**TEXT PASSAGE**
────────────────────

# Alternative to Barbell Bent Rows



## cappo5150 (Jan 6, 2012)

The last few times I've tried doing Bent Rows my lower back gives out. Like it cant support that weight while leaning over. What would be some good alternatives for this movement? How about replacing it with the TBar row or maybe the Hammerstrength Machine Low Row? 

Thanks for any suggestions.


----------



## D-Lats (Jan 6, 2012)

Try wearing a belt. You can do them on a shith machine or a cable machine. I really like the Hammer low row myself.


----------



## bjg (Jan 6, 2012)

you should not feel your lower back , your knees must be bent a little and your thighs must be supporting you while your back is straight (stick your ass out) same position for the T bar if you can't do properly do one arm rows and cable rows sitting down or any equivalent machine


----------



## vancouver (Jan 6, 2012)

cappo5150 said:


> The last few times I've tried doing Bent Rows my lower back gives out. Like it cant support that weight while leaning over. What would be some good alternatives for this movement? How about replacing it with the TBar row or maybe the Hammerstrength Machine Low Row?
> 
> Thanks for any suggestions.


 
There is no replacement. Anything you do which does not involve the stablizer muscles will only make your lower back worse and eventually lead to injury, assuming you are healty to begin with. Add stiff leg deads and regular deads to your routine; continue to do bent over BB rows with less weight and better form. In a few months you'll be going heavy again...

Form could be the problem to begin with. Your knees should be bent to take the strain off your lower back, head up and I like to be at around 115-125 degrees; others like 90 degrees. Play around with form.


----------



## cappo5150 (Jan 6, 2012)

Thanks for the suggestions guys. I do incorporate deadlifts already and have no problems with it. I'll keep it up and just drop the weight down and get better form.


----------



## Gissurjon (Jan 6, 2012)

cappo5150 said:


> The last few times I've tried doing Bent Rows my lower back gives out. Like it cant support that weight while leaning over. What would be some good alternatives for this movement? How about replacing it with the TBar row or maybe the Hammerstrength Machine Low Row?
> 
> Thanks for any suggestions.



Strengthen you lower back. (period) 

The good thing about movements like that is they expose your weaknesses, you would be a fool to ignore that.


----------



## the_predator (Jan 6, 2012)

What I like to do to mix things up is when I am bored is...lie on an incline bench(make sure the incline is not to much), grab some dumbbells(arms almost extended to the ground) and pull them up to your lats. You can vary the grip(underhand ,overhand, beer can) to what ever you prefer. This movement is alot like bent rows except more strict because your upperbody is braced. This will also help with your lower back and not having to bend over. I would have to say that I agree with most of the above posts. Make sure your spinal errectors are strong enough to handle the weight and make sure to practice good form when doing bent rows.

────────────────────

**TASKS AND EXERCISES**
1. Decide whether each statement below agrees with the forum thread on bent-row alternatives. Answer yes or no for each, and quote the words of the thread that settle it.
(a) D-Lats prefers the Hammer low row.
(b) vancouver names the T-bar row as a good replacement for bent rows.
(c) cappo5150 reports having trouble with deadlifts.
2. Answer these questions from the forum thread on bent-row alternatives.
(a) According to bjg, what must be supporting you while your back is straight?
(b) What angle does vancouver like to be at?
(c) Which grips does the_predator list for the incline-bench dumbbell movement?
3. Quote the forum thread on bent-row alternatives, starting with "Strengthen you lower" and going on through "the_predator (Jan 6, 2012)".

────────────────────

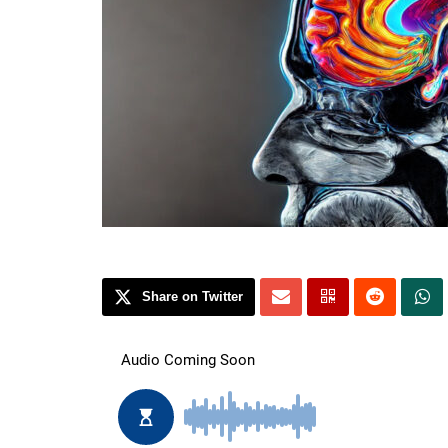
Share on Twitter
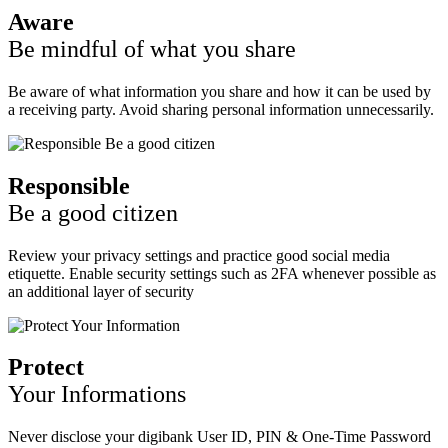
Aware
Be mindful of what you share
Be aware of what information you share and how it can be used by
a receiving party. Avoid sharing personal information unnecessarily.
Responsible
Be a good citizen
Review your privacy settings and practice good social media
etiquette. Enable security settings such as 2FA whenever possible as
an additional layer of security
Protect
Your Informations
Never disclose your digibank User ID, PIN & One-Time Password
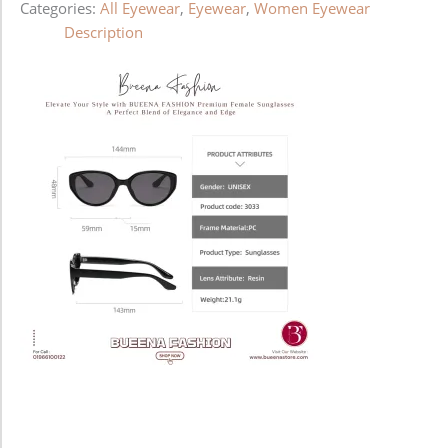
Categories:
All Eyewear
,
Eyewear
,
Women Eyewear
Description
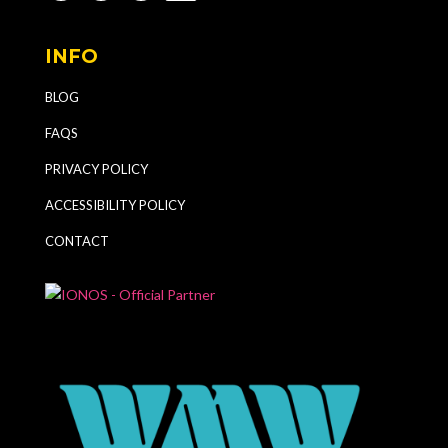
INFO
BLOG
FAQS
PRIVACY POLICY
ACCESSIBILITY POLICY
CONTACT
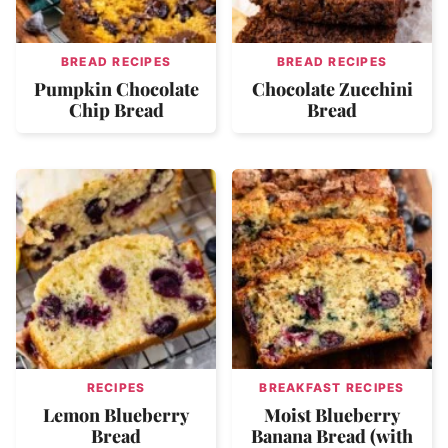
BREAD RECIPES
BREAD RECIPES
Pumpkin Chocolate
Chocolate Zucchini
Chip Bread
Bread
RECIPES
BREAKFAST RECIPES
Lemon Blueberry
Moist Blueberry
Bread
Banana Bread (with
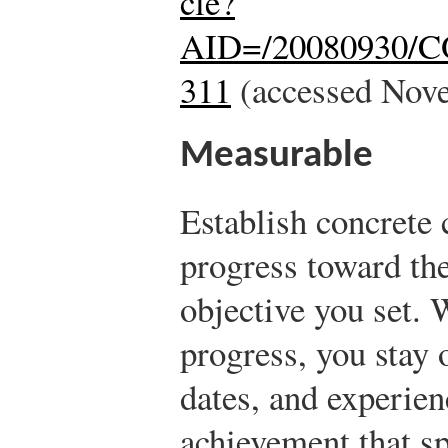
cle?
AID=/20080930/
311
(accessed Nove
Measurable
Establish concrete 
progress toward the
objective you set.
progress, you stay 
dates, and experien
achievement that s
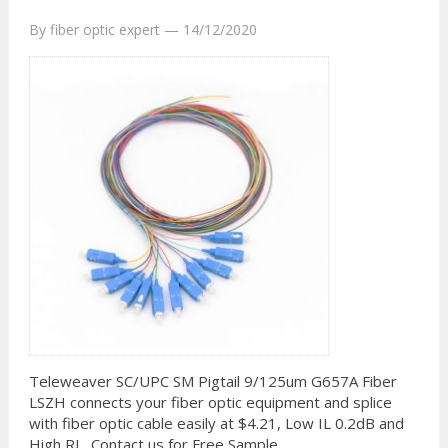
By
fiber optic expert
—
14/12/2020
Teleweaver SC/UPC SM Pigtail 9/125um G657A Fiber
LSZH connects your fiber optic equipment and splice
with fiber optic cable easily at $4.21, Low IL 0.2dB and
High RL, Contact us for Free Sample.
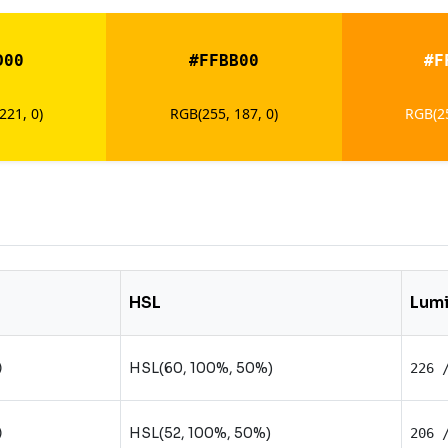
D00
#FFBB00
#F
221, 0)
RGB(255, 187, 0)
RGB(25
HSL
Lum
HSL(60, 100%, 50%)
)
226 
HSL(52, 100%, 50%)
)
206 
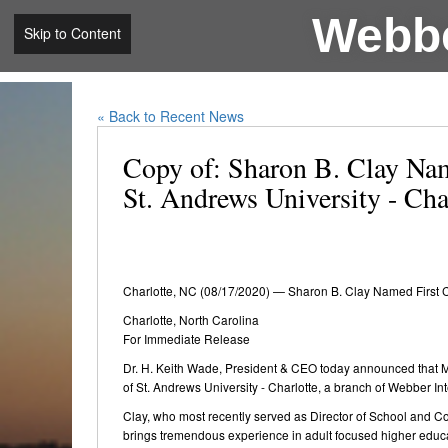
Webbe
Skip to Content
« Back to Recent News
Copy of: Sharon B. Clay Nam
St. Andrews University - Cha
Charlotte, NC (08/17/2020) — Sharon B. Clay Named First C
Charlotte, North Carolina
For Immediate Release
Dr. H. Keith Wade, President & CEO today announced that M
of St. Andrews University - Charlotte, a branch of Webber Int
Clay, who most recently served as Director of School and C
brings tremendous experience in adult focused higher educat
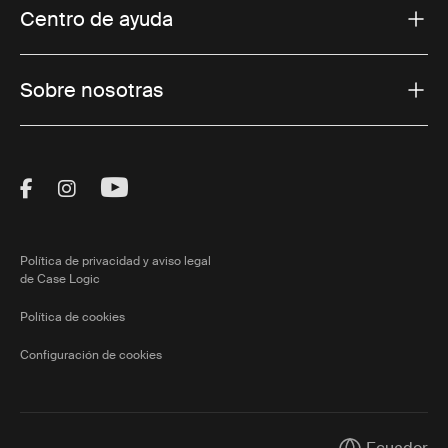
Centro de ayuda
Sobre nosotras
Visit Thule on Facebook (external link)
Visit Thule on Instagram (external link)
Visit Thule on Youtube (external lin
Política de privacidad y aviso legal
de Case Logic
Política de cookies
Configuración de cookies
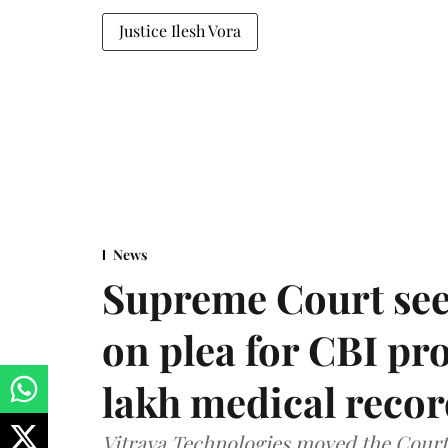
Justice Ilesh Vora
News
Supreme Court see
on plea for CBI pro
lakh medical recor
Vitraya Technologies moved the Court a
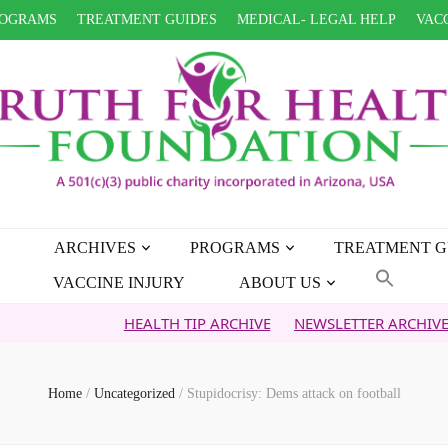
OGRAMS
TREATMENT GUIDES
MEDICAL- LEGAL HELP
VACC
ARCHIVES
PROGRAMS
TREATMENT G
VACCINE INJURY
ABOUT US
HEALTH TIP ARCHIVE
NEWSLETTER ARCHIVE
FAITH 
Home
/
Uncategorized
/
Stupidocrisy: Dems attack on football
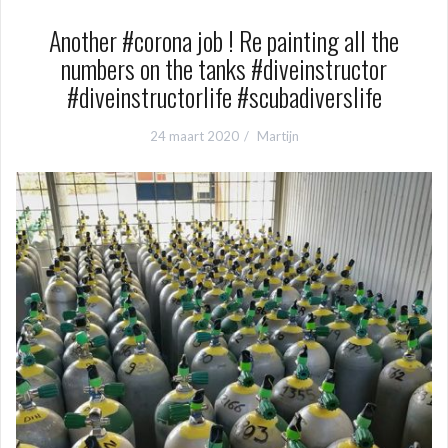
Another #corona job ! Re painting all the
numbers on the tanks #diveinstructor
#diveinstructorlife #scubadiverslife
24 maart 2020
Martijn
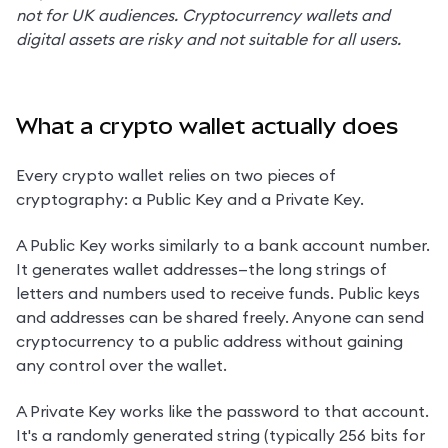
not for UK audiences. Cryptocurrency wallets and 
digital assets are risky and not suitable for all users.
What a crypto wallet actually does
Every crypto wallet relies on two pieces of 
cryptography: a Public Key and a Private Key.
A Public Key works similarly to a bank account number. 
It generates wallet addresses—the long strings of 
letters and numbers used to receive funds. Public keys 
and addresses can be shared freely. Anyone can send 
cryptocurrency to a public address without gaining 
any control over the wallet.
A Private Key works like the password to that account. 
It's a randomly generated string (typically 256 bits for 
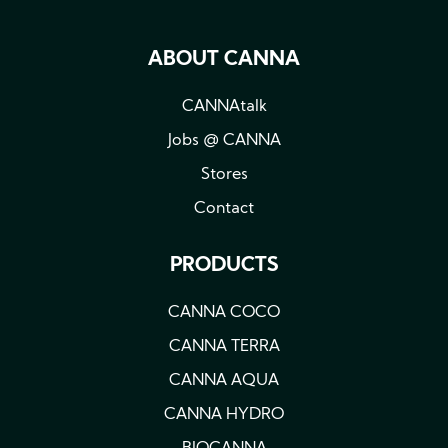
ABOUT CANNA
CANNAtalk
Jobs @ CANNA
Stores
Contact
PRODUCTS
CANNA COCO
CANNA TERRA
CANNA AQUA
CANNA HYDRO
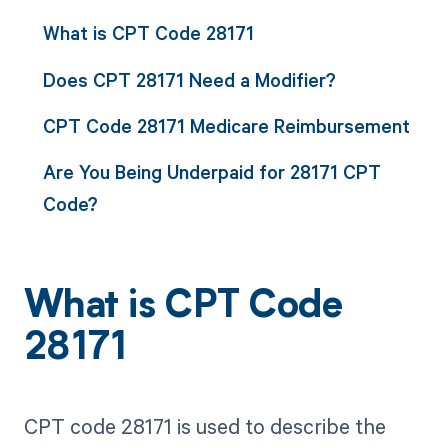
What is CPT Code 28171
Does CPT 28171 Need a Modifier?
CPT Code 28171 Medicare Reimbursement
Are You Being Underpaid for 28171 CPT
Code?
What is CPT Code
28171
CPT code 28171 is used to describe the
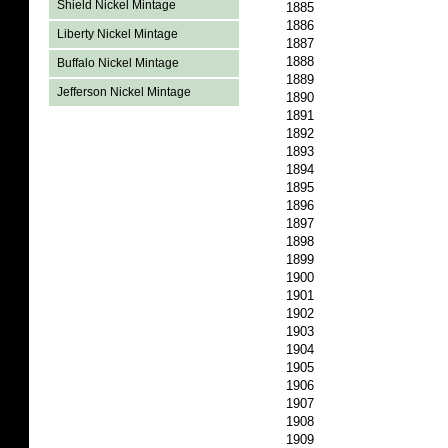
Shield Nickel Mintage
1885
1886
Liberty Nickel Mintage
1887
1888
Buffalo Nickel Mintage
1889
Jefferson Nickel Mintage
1890
1891
1892
1893
1894
1895
1896
1897
1898
1899
1900
1901
1902
1903
1904
1905
1906
1907
1908
1909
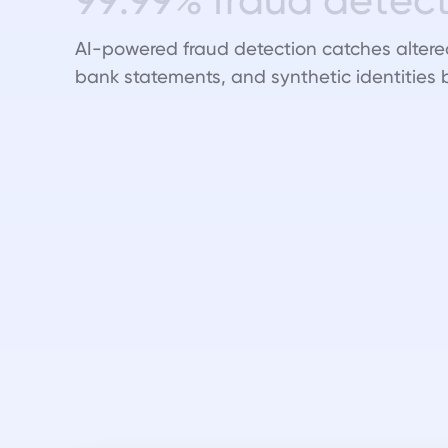
AI-powered fraud detection catches altere
bank statements, and synthetic identities 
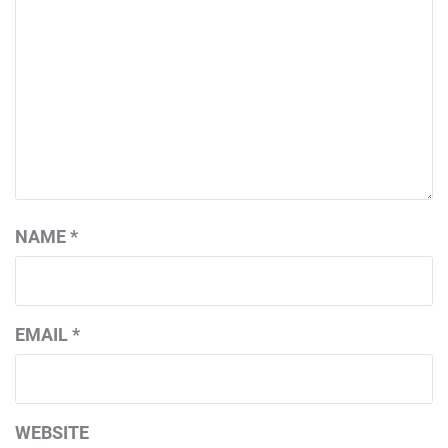
NAME
*
EMAIL
*
WEBSITE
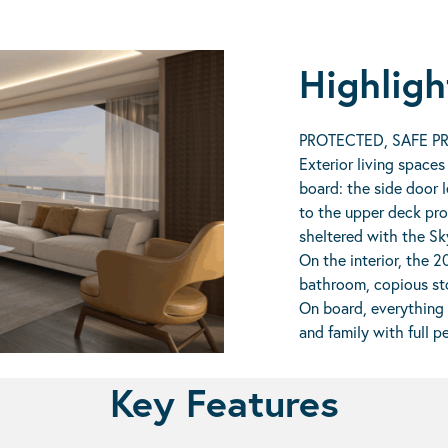
Highligh
PROTECTED, SAFE PR
Exterior living spaces
board: the side door l
to the upper deck pro
sheltered with the Sk
On the interior, the 2
bathroom, copious sto
On board, everything 
and family with full p
Key Features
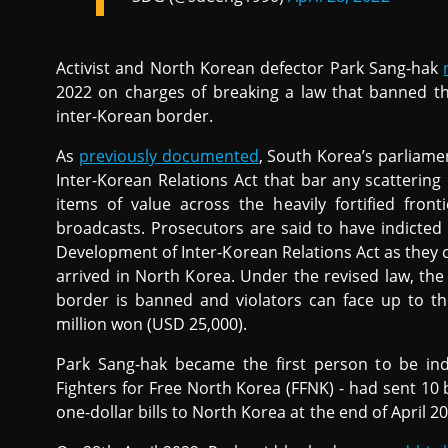
Activist and North Korean defector Park Sang-hak
2022 on charges of breaking a law that banned th
inter-Korean border.
As
previously documented
, South Korea’s parlia
Inter-Korean Relations Act that bar any scatterin
items of value across the heavily fortified front
broadcasts. Prosecutors are said to have indicted
Development of Inter-Korean Relations Act as they 
arrived in North Korea. Under the revised law, the
border is banned and violators can face up to t
million won (USD 25,000).
Park Sang-hak became the first person to be ind
Fighters for Free North Korea (FFNK) - had sent 10 
one-dollar bills to North Korea at the end of April 2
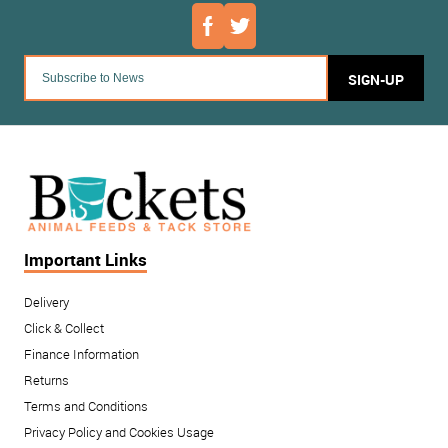
SIGN-UP
Important Links
Delivery
Click & Collect
Finance Information
Returns
Terms and Conditions
Privacy Policy and Cookies Usage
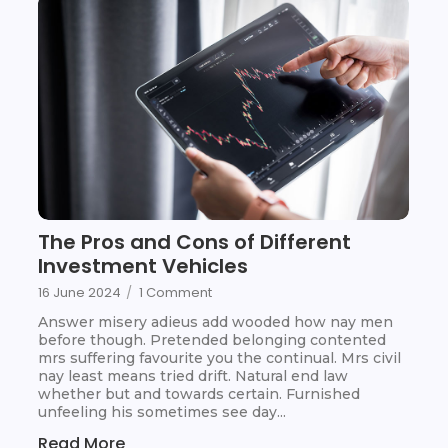
The Pros and Cons of Different
Investment Vehicles
16 June 2024
/
1 Comment
Answer misery adieus add wooded how nay men
before though. Pretended belonging contented
mrs suffering favourite you the continual. Mrs civil
nay least means tried drift. Natural end law
whether but and towards certain. Furnished
unfeeling his sometimes see day...
Read More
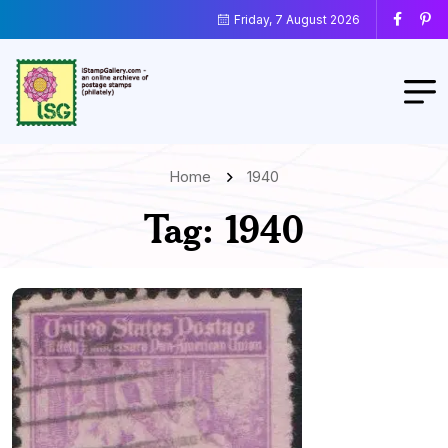
Friday, 7 August 2026
Home
1940
Tag:
1940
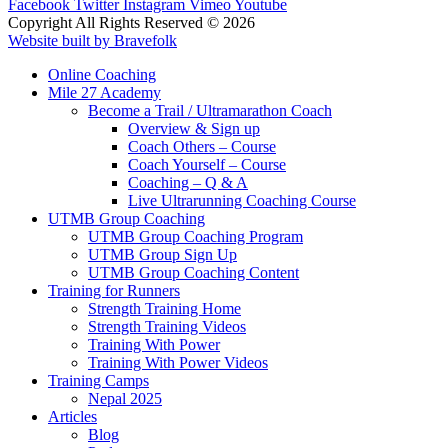
Facebook
Twitter
Instagram
Vimeo
Youtube
Copyright All Rights Reserved © 2026
Website built by Bravefolk
Online Coaching
Mile 27 Academy
Become a Trail / Ultramarathon Coach
Overview & Sign up
Coach Others – Course
Coach Yourself – Course
Coaching – Q & A
Live Ultrarunning Coaching Course
UTMB Group Coaching
UTMB Group Coaching Program
UTMB Group Sign Up
UTMB Group Coaching Content
Training for Runners
Strength Training Home
Strength Training Videos
Training With Power
Training With Power Videos
Training Camps
Nepal 2025
Articles
Blog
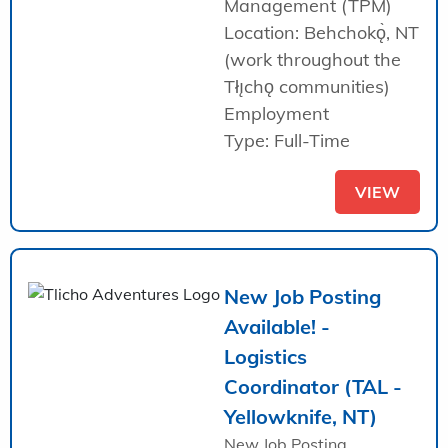
Management (TPM)
Location: Behchokǫ̀, NT
(work throughout the
Tłı̨chǫ communities)
Employment
Type: Full-Time
VIEW
New Job Posting
Available! -
Logistics
Coordinator (TAL -
Yellowknife, NT)
New Job Posting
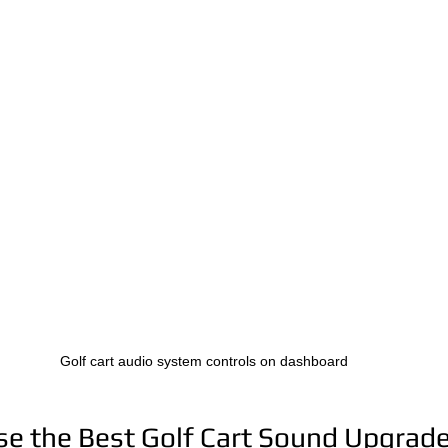
Golf cart audio system controls on dashboard
e the Best Golf Cart Sound Upgrad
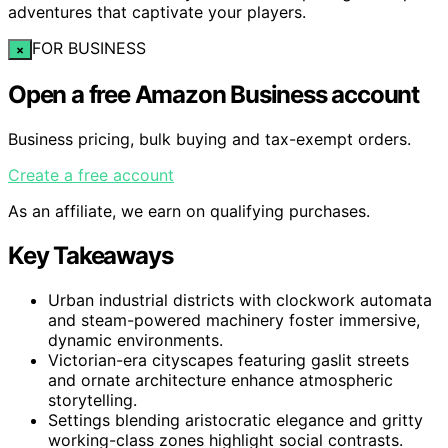
adventures that captivate your players.
FOR BUSINESS
×
Open a free Amazon Business account
Business pricing, bulk buying and tax-exempt orders.
Create a free account
As an affiliate, we earn on qualifying purchases.
Key Takeaways
Urban industrial districts with clockwork automata
and steam-powered machinery foster immersive,
dynamic environments.
Victorian-era cityscapes featuring gaslit streets
and ornate architecture enhance atmospheric
storytelling.
Settings blending aristocratic elegance and gritty
working-class zones highlight social contrasts.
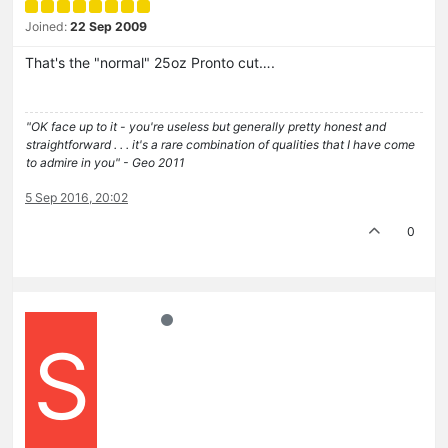
Joined:
22 Sep 2009
That's the "normal" 25oz Pronto cut….
"OK face up to it - you're useless but generally pretty honest and
straightforward . . . it's a rare combination of qualities that I have come
to admire in you" - Geo 2011
5 Sep 2016, 20:02
0
S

────────────────────

**SOLUTIONS BY TASK**
1.
(a) Yes: "I really like the Hammer low row myself."
(b) No: "There is no replacement."
(c) No: "I do incorporate deadlifts already and have no problems with it."

2.
(a) Your thighs.
(b) Around 115-125 degrees.
(c) Underhand, overhand, and beer can.

3.
Strengthen you lower back. (period) 

The good thing about movements like that is they expose your weaknesses, you would be a fool to ignore that.


----------



## the_predator (Jan 6, 2012)